*About this exercise*: What follows is a set of records; repeat all of them exactly.

•••••

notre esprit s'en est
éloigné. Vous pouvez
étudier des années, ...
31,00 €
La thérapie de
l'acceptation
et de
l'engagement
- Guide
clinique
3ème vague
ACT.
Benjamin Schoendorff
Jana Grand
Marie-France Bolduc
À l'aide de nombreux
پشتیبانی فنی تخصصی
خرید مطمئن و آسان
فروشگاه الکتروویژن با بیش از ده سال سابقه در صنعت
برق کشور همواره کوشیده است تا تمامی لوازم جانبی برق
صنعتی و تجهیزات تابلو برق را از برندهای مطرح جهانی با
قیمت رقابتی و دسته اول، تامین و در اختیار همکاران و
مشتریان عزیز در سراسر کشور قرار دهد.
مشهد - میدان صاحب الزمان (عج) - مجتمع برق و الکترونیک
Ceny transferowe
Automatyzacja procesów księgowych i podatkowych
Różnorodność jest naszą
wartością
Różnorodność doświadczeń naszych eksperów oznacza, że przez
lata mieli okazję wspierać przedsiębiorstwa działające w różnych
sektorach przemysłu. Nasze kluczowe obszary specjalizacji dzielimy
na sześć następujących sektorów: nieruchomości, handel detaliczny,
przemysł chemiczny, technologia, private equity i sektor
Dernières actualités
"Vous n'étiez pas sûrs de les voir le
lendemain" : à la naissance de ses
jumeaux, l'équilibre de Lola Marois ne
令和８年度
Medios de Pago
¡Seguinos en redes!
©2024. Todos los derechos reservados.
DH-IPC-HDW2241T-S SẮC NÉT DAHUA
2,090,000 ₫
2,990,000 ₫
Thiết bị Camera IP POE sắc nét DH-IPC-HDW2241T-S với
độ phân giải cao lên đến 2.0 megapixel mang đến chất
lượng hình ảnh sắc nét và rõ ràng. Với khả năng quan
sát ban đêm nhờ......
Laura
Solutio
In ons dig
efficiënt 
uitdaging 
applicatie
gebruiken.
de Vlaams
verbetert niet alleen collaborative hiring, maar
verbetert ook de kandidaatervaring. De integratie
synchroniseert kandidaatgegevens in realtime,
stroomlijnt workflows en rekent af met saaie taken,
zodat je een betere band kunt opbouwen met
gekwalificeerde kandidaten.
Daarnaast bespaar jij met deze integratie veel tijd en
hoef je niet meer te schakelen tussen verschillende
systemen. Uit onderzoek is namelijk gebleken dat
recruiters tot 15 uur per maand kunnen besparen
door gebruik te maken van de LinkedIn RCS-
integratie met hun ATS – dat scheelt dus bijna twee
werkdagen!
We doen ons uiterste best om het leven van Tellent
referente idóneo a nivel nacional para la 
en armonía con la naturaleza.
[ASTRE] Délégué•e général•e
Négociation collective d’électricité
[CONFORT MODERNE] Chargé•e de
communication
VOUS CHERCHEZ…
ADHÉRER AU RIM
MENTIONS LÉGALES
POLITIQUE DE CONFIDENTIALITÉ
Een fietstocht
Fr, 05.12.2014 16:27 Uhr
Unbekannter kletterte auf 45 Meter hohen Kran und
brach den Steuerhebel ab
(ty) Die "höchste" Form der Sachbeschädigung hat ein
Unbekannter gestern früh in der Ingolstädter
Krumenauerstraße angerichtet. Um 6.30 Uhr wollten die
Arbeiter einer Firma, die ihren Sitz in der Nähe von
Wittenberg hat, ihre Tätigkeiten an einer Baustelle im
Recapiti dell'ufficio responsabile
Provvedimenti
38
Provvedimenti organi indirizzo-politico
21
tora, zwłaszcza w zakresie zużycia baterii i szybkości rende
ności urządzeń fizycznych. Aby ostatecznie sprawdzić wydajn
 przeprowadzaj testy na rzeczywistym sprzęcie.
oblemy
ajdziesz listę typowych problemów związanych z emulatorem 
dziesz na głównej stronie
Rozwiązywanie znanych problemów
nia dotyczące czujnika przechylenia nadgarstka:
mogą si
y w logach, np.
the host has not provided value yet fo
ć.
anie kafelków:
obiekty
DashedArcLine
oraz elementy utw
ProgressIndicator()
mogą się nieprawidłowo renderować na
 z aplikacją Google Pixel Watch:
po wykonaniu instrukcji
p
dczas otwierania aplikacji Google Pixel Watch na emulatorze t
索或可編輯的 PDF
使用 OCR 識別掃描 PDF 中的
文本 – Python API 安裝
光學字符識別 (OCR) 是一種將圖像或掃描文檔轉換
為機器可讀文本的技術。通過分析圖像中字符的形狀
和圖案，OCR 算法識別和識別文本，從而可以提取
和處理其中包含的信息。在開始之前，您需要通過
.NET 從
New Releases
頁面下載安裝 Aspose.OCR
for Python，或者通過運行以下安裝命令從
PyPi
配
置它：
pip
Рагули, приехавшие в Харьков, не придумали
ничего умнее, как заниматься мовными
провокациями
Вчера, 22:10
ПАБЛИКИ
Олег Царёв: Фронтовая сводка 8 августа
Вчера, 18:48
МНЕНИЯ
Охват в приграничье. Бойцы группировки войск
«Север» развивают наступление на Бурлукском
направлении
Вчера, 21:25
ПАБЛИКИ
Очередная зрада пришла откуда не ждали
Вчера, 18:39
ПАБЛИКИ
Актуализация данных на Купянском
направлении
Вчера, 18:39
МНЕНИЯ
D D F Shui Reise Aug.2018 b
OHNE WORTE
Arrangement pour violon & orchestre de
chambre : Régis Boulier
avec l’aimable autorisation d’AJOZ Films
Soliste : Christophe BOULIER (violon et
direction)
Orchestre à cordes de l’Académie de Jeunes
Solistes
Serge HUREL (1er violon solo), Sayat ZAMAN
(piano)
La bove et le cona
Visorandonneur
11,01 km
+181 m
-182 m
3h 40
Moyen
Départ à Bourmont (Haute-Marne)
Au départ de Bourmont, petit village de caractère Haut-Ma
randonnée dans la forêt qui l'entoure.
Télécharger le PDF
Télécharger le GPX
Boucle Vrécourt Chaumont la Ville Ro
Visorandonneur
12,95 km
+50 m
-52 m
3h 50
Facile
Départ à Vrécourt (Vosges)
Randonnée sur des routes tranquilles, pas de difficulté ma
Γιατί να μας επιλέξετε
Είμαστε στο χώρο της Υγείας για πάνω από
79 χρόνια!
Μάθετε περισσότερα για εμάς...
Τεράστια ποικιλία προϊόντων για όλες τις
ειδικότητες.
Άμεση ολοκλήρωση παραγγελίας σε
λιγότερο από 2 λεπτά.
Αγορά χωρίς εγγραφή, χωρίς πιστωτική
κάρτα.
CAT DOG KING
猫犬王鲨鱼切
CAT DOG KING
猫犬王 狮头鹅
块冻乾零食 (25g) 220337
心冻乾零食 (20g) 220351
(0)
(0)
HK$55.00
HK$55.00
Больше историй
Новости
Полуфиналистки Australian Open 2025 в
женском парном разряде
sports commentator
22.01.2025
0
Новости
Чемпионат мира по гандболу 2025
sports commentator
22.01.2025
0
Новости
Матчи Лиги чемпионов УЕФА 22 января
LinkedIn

•••••

*Answer*:
notre esprit s'en est
éloigné. Vous pouvez
étudier des années, ...
31,00 €
La thérapie de
l'acceptation
et de
l'engagement
- Guide
clinique
3ème vague
ACT.
Benjamin Schoendorff
Jana Grand
Marie-France Bolduc
À l'aide de nombreux
پشتیبانی فنی تخصصی
خرید مطمئن و آسان
فروشگاه الکتروویژن با بیش از ده سال سابقه در صنعت
برق کشور همواره کوشیده است تا تمامی لوازم جانبی برق
صنعتی و تجهیزات تابلو برق را از برندهای مطرح جهانی با
قیمت رقابتی و دسته اول، تامین و در اختیار همکاران و
مشتریان عزیز در سراسر کشور قرار دهد.
مشهد - میدان صاحب الزمان (عج) - مجتمع برق و الکترونیک
Ceny transferowe
Automatyzacja procesów księgowych i podatkowych
Różnorodność jest naszą
wartością
Różnorodność doświadczeń naszych eksperów oznacza, że przez
lata mieli okazję wspierać przedsiębiorstwa działające w różnych
sektorach przemysłu. Nasze kluczowe obszary specjalizacji dzielimy
na sześć następujących sektorów: nieruchomości, handel detaliczny,
przemysł chemiczny, technologia, private equity i sektor
Dernières actualités
"Vous n'étiez pas sûrs de les voir le
lendemain" : à la naissance de ses
jumeaux, l'équilibre de Lola Marois ne
令和８年度
Medios de Pago
¡Seguinos en redes!
©2024. Todos los derechos reservados.
DH-IPC-HDW2241T-S SẮC NÉT DAHUA
2,090,000 ₫
2,990,000 ₫
Thiết bị Camera IP POE sắc nét DH-IPC-HDW2241T-S với
độ phân giải cao lên đến 2.0 megapixel mang đến chất
lượng hình ảnh sắc nét và rõ ràng. Với khả năng quan
sát ban đêm nhờ......
Laura
Solutio
In ons dig
efficiënt 
uitdaging 
applicatie
gebruiken.
de Vlaams
verbetert niet alleen collaborative hiring, maar
verbetert ook de kandidaatervaring. De integratie
synchroniseert kandidaatgegevens in realtime,
stroomlijnt workflows en rekent af met saaie taken,
zodat je een betere band kunt opbouwen met
gekwalificeerde kandidaten.
Daarnaast bespaar jij met deze integratie veel tijd en
hoef je niet meer te schakelen tussen verschillende
systemen. Uit onderzoek is namelijk gebleken dat
recruiters tot 15 uur per maand kunnen besparen
door gebruik te maken van de LinkedIn RCS-
integratie met hun ATS – dat scheelt dus bijna twee
werkdagen!
We doen ons uiterste best om het leven van Tellent
referente idóneo a nivel nacional para la 
en armonía con la naturaleza.
[ASTRE] Délégué•e général•e
Négociation collective d’électricité
[CONFORT MODERNE] Chargé•e de
communication
VOUS CHERCHEZ…
ADHÉRER AU RIM
MENTIONS LÉGALES
POLITIQUE DE CONFIDENTIALITÉ
Een fietstocht
Fr, 05.12.2014 16:27 Uhr
Unbekannter kletterte auf 45 Meter hohen Kran und
brach den Steuerhebel ab
(ty) Die "höchste" Form der Sachbeschädigung hat ein
Unbekannter gestern früh in der Ingolstädter
Krumenauerstraße angerichtet. Um 6.30 Uhr wollten die
Arbeiter einer Firma, die ihren Sitz in der Nähe von
Wittenberg hat, ihre Tätigkeiten an einer Baustelle im
Recapiti dell'ufficio responsabile
Provvedimenti
38
Provvedimenti organi indirizzo-politico
21
tora, zwłaszcza w zakresie zużycia baterii i szybkości rende
ności urządzeń fizycznych. Aby ostatecznie sprawdzić wydajn
 przeprowadzaj testy na rzeczywistym sprzęcie.
oblemy
ajdziesz listę typowych problemów związanych z emulatorem 
dziesz na głównej stronie
Rozwiązywanie znanych problemów
nia dotyczące czujnika przechylenia nadgarstka:
mogą si
y w logach, np.
the host has not provided value yet fo
ć.
anie kafelków:
obiekty
DashedArcLine
oraz elementy utw
ProgressIndicator()
mogą się nieprawidłowo renderować na
 z aplikacją Google Pixel Watch:
po wykonaniu instrukcji
p
dczas otwierania aplikacji Google Pixel Watch na emulatorze t
索或可編輯的 PDF
使用 OCR 識別掃描 PDF 中的
文本 – Python API 安裝
光學字符識別 (OCR) 是一種將圖像或掃描文檔轉換
為機器可讀文本的技術。通過分析圖像中字符的形狀
和圖案，OCR 算法識別和識別文本，從而可以提取
和處理其中包含的信息。在開始之前，您需要通過
.NET 從
New Releases
頁面下載安裝 Aspose.OCR
for Python，或者通過運行以下安裝命令從
PyPi
配
置它：
pip
Рагули, приехавшие в Харьков, не придумали
ничего умнее, как заниматься мовными
провокациями
Вчера, 22:10
ПАБЛИКИ
Олег Царёв: Фронтовая сводка 8 августа
Вчера, 18:48
МНЕНИЯ
Охват в приграничье. Бойцы группировки войск
«Север» развивают наступление на Бурлукском
направлении
Вчера, 21:25
ПАБЛИКИ
Очередная зрада пришла откуда не ждали
Вчера, 18:39
ПАБЛИКИ
Актуализация данных на Купянском
направлении
Вчера, 18:39
МНЕНИЯ
D D F Shui Reise Aug.2018 b
OHNE WORTE
Arrangement pour violon & orchestre de
chambre : Régis Boulier
avec l’aimable autorisation d’AJOZ Films
Soliste : Christophe BOULIER (violon et
direction)
Orchestre à cordes de l’Académie de Jeunes
Solistes
Serge HUREL (1er violon solo), Sayat ZAMAN
(piano)
La bove et le cona
Visorandonneur
11,01 km
+181 m
-182 m
3h 40
Moyen
Départ à Bourmont (Haute-Marne)
Au départ de Bourmont, petit village de caractère Haut-Ma
randonnée dans la forêt qui l'entoure.
Télécharger le PDF
Télécharger le GPX
Boucle Vrécourt Chaumont la Ville Ro
Visorandonneur
12,95 km
+50 m
-52 m
3h 50
Facile
Départ à Vrécourt (Vosges)
Randonnée sur des routes tranquilles, pas de difficulté ma
Γιατί να μας επιλέξετε
Είμαστε στο χώρο της Υγείας για πάνω από
79 χρόνια!
Μάθετε περισσότερα για εμάς...
Τεράστια ποικιλία προϊόντων για όλες τις
ειδικότητες.
Άμεση ολοκλήρωση παραγγελίας σε
λιγότερο από 2 λεπτά.
Αγορά χωρίς εγγραφή, χωρίς πιστωτική
κάρτα.
CAT DOG KING
猫犬王鲨鱼切
CAT DOG KING
猫犬王 狮头鹅
块冻乾零食 (25g) 220337
心冻乾零食 (20g) 220351
(0)
(0)
HK$55.00
HK$55.00
Больше историй
Новости
Полуфиналистки Australian Open 2025 в
женском парном разряде
sports commentator
22.01.2025
0
Новости
Чемпионат мира по гандболу 2025
sports commentator
22.01.2025
0
Новости
Матчи Лиги чемпионов УЕФА 22 января
LinkedIn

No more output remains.